The tale of how the world was first saved and reborn is now oft-repeated lore, many religions have sprung from the past. Each takes the view of one of the people associated with the original venture, and that makes for some fascinating reading, some odd swearing and a lot of unique comparisons. This is a steampunk version, the mists exists still but come rarely and the powers that were essential to wage that first war are more scattered and rare. The society is a mix of fantasy and (maybe) 1800s England. Our lead protagonist is Wax who is forced to return to the ‘civilised world’ to take up his title, but he ends up dealing with a lot more. He is trigger happy and loves rushing to help people in trouble. In the city though, it does not work as well as it did when he was a lawmaker in the ‘roughs’. There is a new spate of strange robberies that grabs his attention and puts his and his friends’ lives in danger.
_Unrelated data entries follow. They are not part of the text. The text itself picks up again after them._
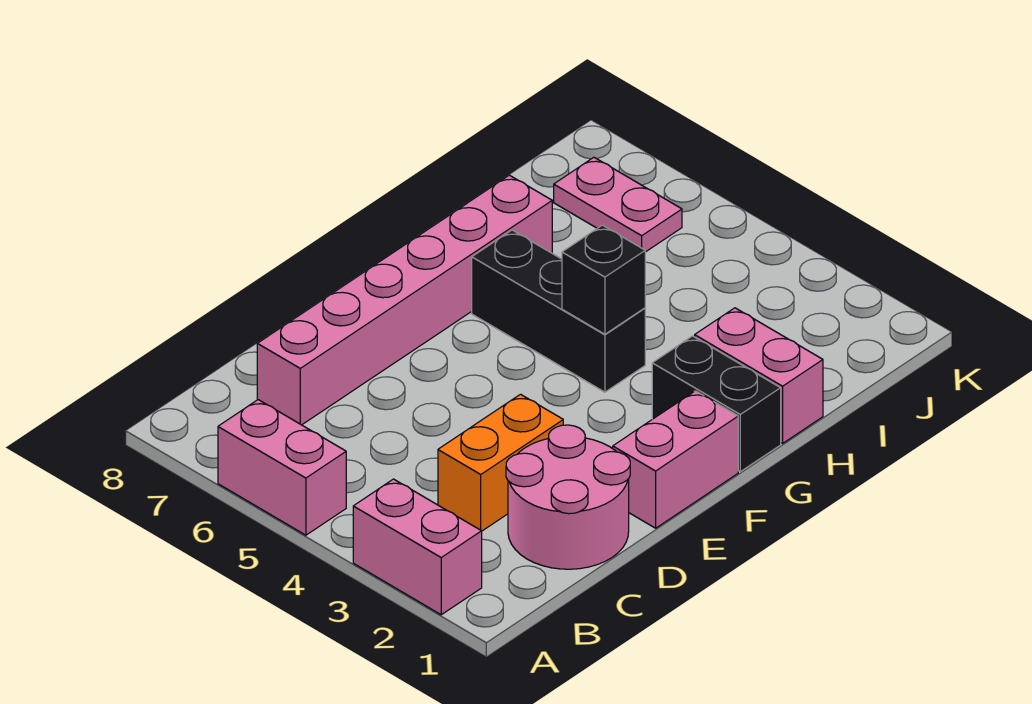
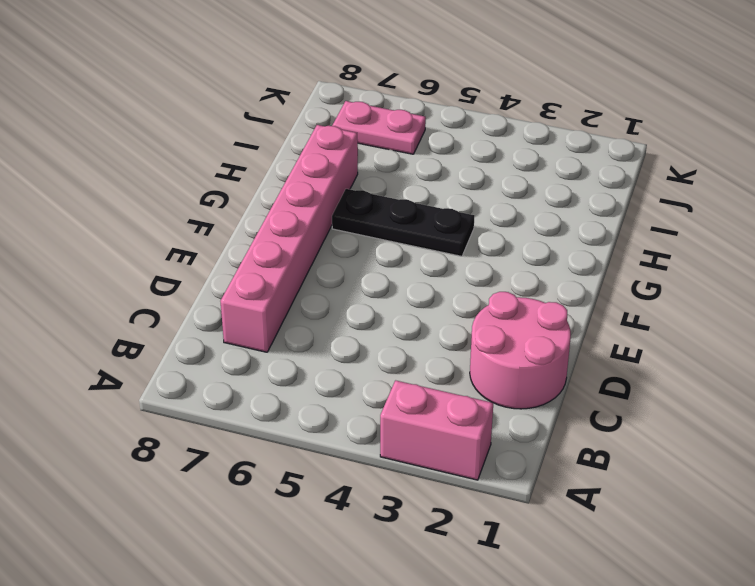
black 1x3 plate [332,189,474,256] -> black 1x3 brick [472,230,645,392]
none -> pink 1x2 brick [218,400,346,535]
none -> orange 1x2 brick [438,394,563,531]

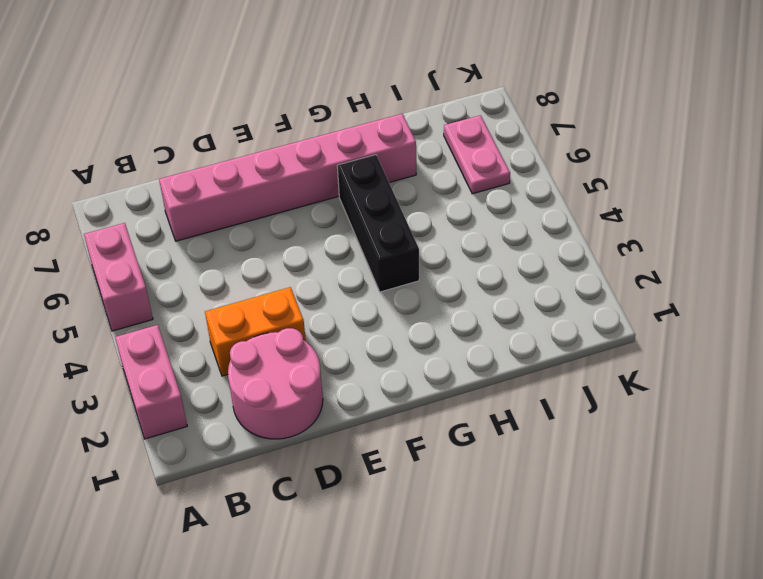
none -> pink 1x2 brick [613,391,738,528]
none -> black 1x2 brick [652,336,781,472]

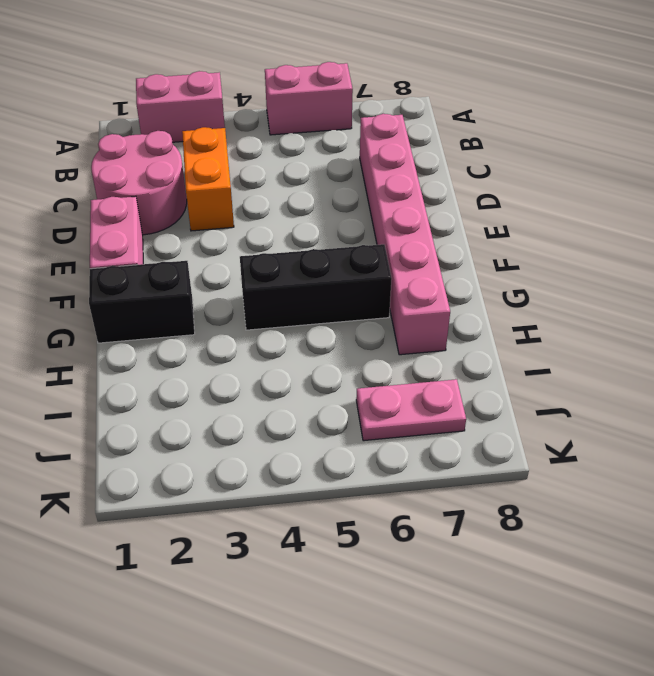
none -> pink 1x2 brick [695,308,823,443]
none -> black 1x1 brick [562,225,645,334]

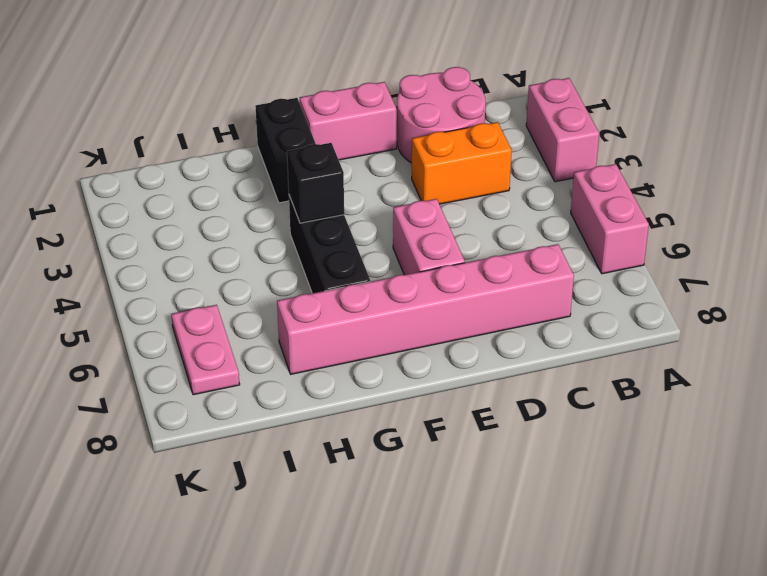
pink 1x2 brick [393,199,465,275] -> pink 1x2 brick moved to [695,308,823,443]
Moving on from the plot of the story to the reasons I liked this book, I have to start with the dialogues. I mentioned the ease with which the factors of the world are mixed with the conversation that we would be used to in reality, but it was more than just that. There is a high degree of humour laced into the entire narration. The camaraderie was evident, and the emotions very realistic. I even visualised most of the fight scenes, something I do not always do! There is a very interesting foundation laid out in this book for the rest of the series, and I am looking forward to seeing it all unfold.
I recommend going on to this series if you enjoyed the first three and the main Mistborn series book.